Hurricane Irma has already battered parts of Florida, and is set to smash its way up the US state’s west coast in the coming hours. But the storm, which has already broken records for its strength, has produced something so utterly unexpected that it’s caught even the most seasoned of meteorologists off guard: It’s temporarily changed the shape of the ocean.

The storm is so powerful that it’s sucked beaches at both ends virtually dry; the shorelines in Tampa, which is directly in the firing line of Irma, as well as the Bahamas, have receded to a point normally only seen in the prelude to a tsunami. This has turned the region’s beaches into a scene of curiosity for local human residents and one hell of giant temporary playground for canine ones.

This is being caused by Irma’s intense low-pressure at the centre of the storm. The low pressure system is so great that it’s actually pulling water away from affected shorelines, causing the sea to effectively bulge upwards underneath the storm system’s centre.

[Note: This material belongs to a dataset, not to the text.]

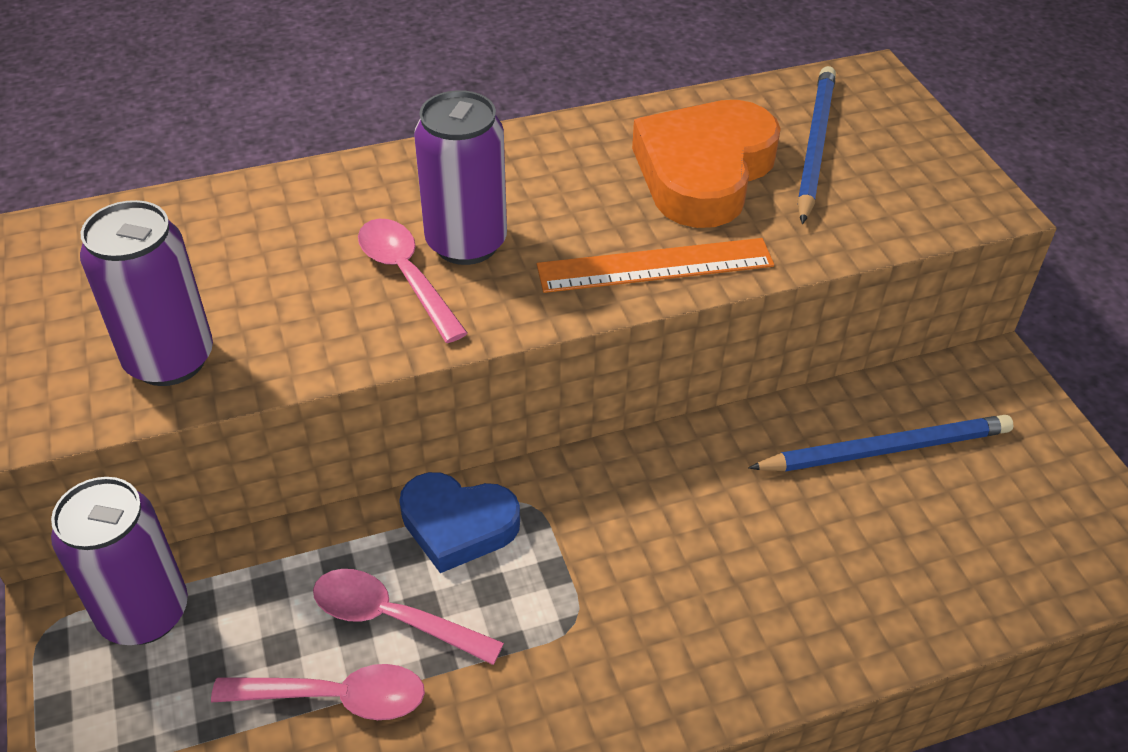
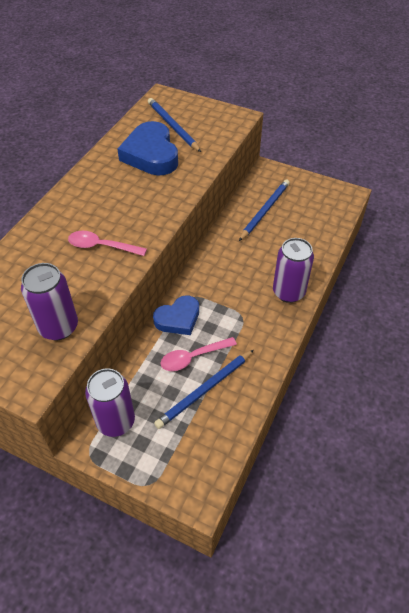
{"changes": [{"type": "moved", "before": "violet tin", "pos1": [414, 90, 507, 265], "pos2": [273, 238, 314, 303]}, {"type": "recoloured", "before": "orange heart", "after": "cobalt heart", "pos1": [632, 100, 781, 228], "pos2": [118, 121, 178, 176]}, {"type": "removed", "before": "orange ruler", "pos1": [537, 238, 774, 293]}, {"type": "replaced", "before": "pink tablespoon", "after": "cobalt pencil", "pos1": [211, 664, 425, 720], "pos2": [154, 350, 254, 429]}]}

Meteorologist Angela Fritz explained the extremely rare phenomenon in The Washington Post, noting that while the storm surge isn’t a tsunami, it’s still not smart to be caught in the dry sea bed when the water eventually returns.

As a meteorologist, there are things you learn in textbooks that you may never see in person. You know they happen theoretically, but the chances of seeing the most extraordinary weather phenomena are slim to none. This is one of those things — a hurricane strong enough to change the shape of an ocean.

Hurricane Irma’s winds are so strong, it’s pulling water away from the shoreline. It happened in the Bahamas on Friday and Saturday, and now it’s happening on the Gulf Coast of Florida on Sunday.

At the same time, some locations may be experiencing the effects of the hurricane “bulge.” In the centre of the storm, where the pressure is lowest and the winds are converging, water piles up. Low pressure is basically a sucking mechanism in the sense that it draws the air inward. When the pressure is exceptionally low and the winds are very strong, it can create a bulge of ocean water under the centre of the storm.

The storm battered Miami and the surrounding area over the weekend, and is predicted to strike Tampa as soon as early Monday (local Florida time).

The good news, however, is that those two sweet playing dogs in the first video above are dry and safe, waiting to ride out the storm after a good, long, run around.